A complicated relationship
Much of the artisanally mined cobalt is used by Chinese companies, whose presence in the DRC has long been controversial. China’s massive refining and electronics industries make the country the world’s largest importer of raw cobalt. Yet China also provides vital infrastructure investment in the DRC that will “continue to play an important role going forward”, says Alisa Strobel, a senior economist at IHS Markit. The DRC’s economy is inextricably linked to Chinese growth: China is the DRC’s largest trading partner, and minerals still represent more than 80% of the DRC’s exports.
China’s Sino-Congolese Co-operation Agreement included pledges to invest $3bn in railways, roads and other infrastructure between 2009 and 2019. “The DRC needs huge infrastructure investments, particularly in energy and transportation, to unlock significant foreign investment, given the general lack of infrastructure and the decrepit state of what little does exist,” says Ms Strobel. “State finances are too low to provide essential infrastructure, so this FDI is fundamentally necessary.” Further pressure from the Congolese government, downstream customers and advocacy groups will be needed to curb unethical practices in the cobalt industry.
Contractual and political uncertainty, predatory behaviour by security forces and an opaque regulatory environment continue to burden investors in the DRC. Taxes are frequently applied inconsistently, and the government still owes mining companies some $700m in VAT reimbursements. In early 2017, Glencore paid $534m to Israeli mining tycoon Dan Gertler to buy him out of their shared DRC copper mines in an effort to distance itself from scandal: Mr Gertler was accused of paying millions in bribes to Mr Kabila in return for special mining rights. The case highlights the ongoing risks for companies operating in a country where the rule of law is widely viewed as unevenly applied at best.

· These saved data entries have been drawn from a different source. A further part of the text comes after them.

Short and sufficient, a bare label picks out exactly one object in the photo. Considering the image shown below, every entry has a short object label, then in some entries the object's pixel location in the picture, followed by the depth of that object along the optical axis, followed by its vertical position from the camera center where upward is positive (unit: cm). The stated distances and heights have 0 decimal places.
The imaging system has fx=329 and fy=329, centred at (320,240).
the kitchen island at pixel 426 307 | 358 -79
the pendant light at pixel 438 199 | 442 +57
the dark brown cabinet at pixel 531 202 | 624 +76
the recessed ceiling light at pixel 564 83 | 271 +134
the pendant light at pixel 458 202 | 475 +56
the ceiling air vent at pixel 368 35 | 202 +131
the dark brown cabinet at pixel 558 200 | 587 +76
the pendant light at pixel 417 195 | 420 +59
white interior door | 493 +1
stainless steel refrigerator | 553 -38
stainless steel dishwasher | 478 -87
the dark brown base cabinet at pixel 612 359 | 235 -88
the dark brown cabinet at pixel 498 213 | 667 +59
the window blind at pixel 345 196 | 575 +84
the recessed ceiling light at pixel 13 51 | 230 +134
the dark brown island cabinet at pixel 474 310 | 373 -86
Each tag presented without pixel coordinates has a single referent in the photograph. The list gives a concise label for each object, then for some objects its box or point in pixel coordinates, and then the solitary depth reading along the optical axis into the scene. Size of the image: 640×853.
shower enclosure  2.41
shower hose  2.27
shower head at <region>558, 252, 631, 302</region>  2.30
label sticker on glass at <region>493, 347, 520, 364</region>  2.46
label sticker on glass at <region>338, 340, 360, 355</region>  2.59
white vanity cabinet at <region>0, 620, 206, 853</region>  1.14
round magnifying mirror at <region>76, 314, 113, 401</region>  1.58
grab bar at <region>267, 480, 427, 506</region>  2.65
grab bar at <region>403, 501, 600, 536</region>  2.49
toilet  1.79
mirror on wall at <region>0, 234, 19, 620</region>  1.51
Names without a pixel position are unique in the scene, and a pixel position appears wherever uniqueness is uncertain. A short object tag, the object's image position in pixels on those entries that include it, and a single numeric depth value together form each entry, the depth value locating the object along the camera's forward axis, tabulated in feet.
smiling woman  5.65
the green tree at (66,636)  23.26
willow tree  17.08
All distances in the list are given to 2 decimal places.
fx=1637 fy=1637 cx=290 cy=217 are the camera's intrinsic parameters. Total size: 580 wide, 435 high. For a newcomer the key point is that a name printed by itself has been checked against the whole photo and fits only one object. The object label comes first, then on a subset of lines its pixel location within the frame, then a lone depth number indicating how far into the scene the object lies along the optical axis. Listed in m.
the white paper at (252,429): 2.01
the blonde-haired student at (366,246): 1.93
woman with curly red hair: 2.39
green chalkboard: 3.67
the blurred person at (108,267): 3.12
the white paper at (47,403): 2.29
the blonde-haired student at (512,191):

Meanwhile, the Congolese government continues to defer elections as opposition figures foment unrest among their followers. “Right now it’s hard to be optimistic about the DRC because everything hangs on the political environment,” says the EITI’s Mr Balde. “Those who are coming in don’t necessarily have long-term objectives. You have a much more short-term survival mechanism going on. That makes it more difficult for us.”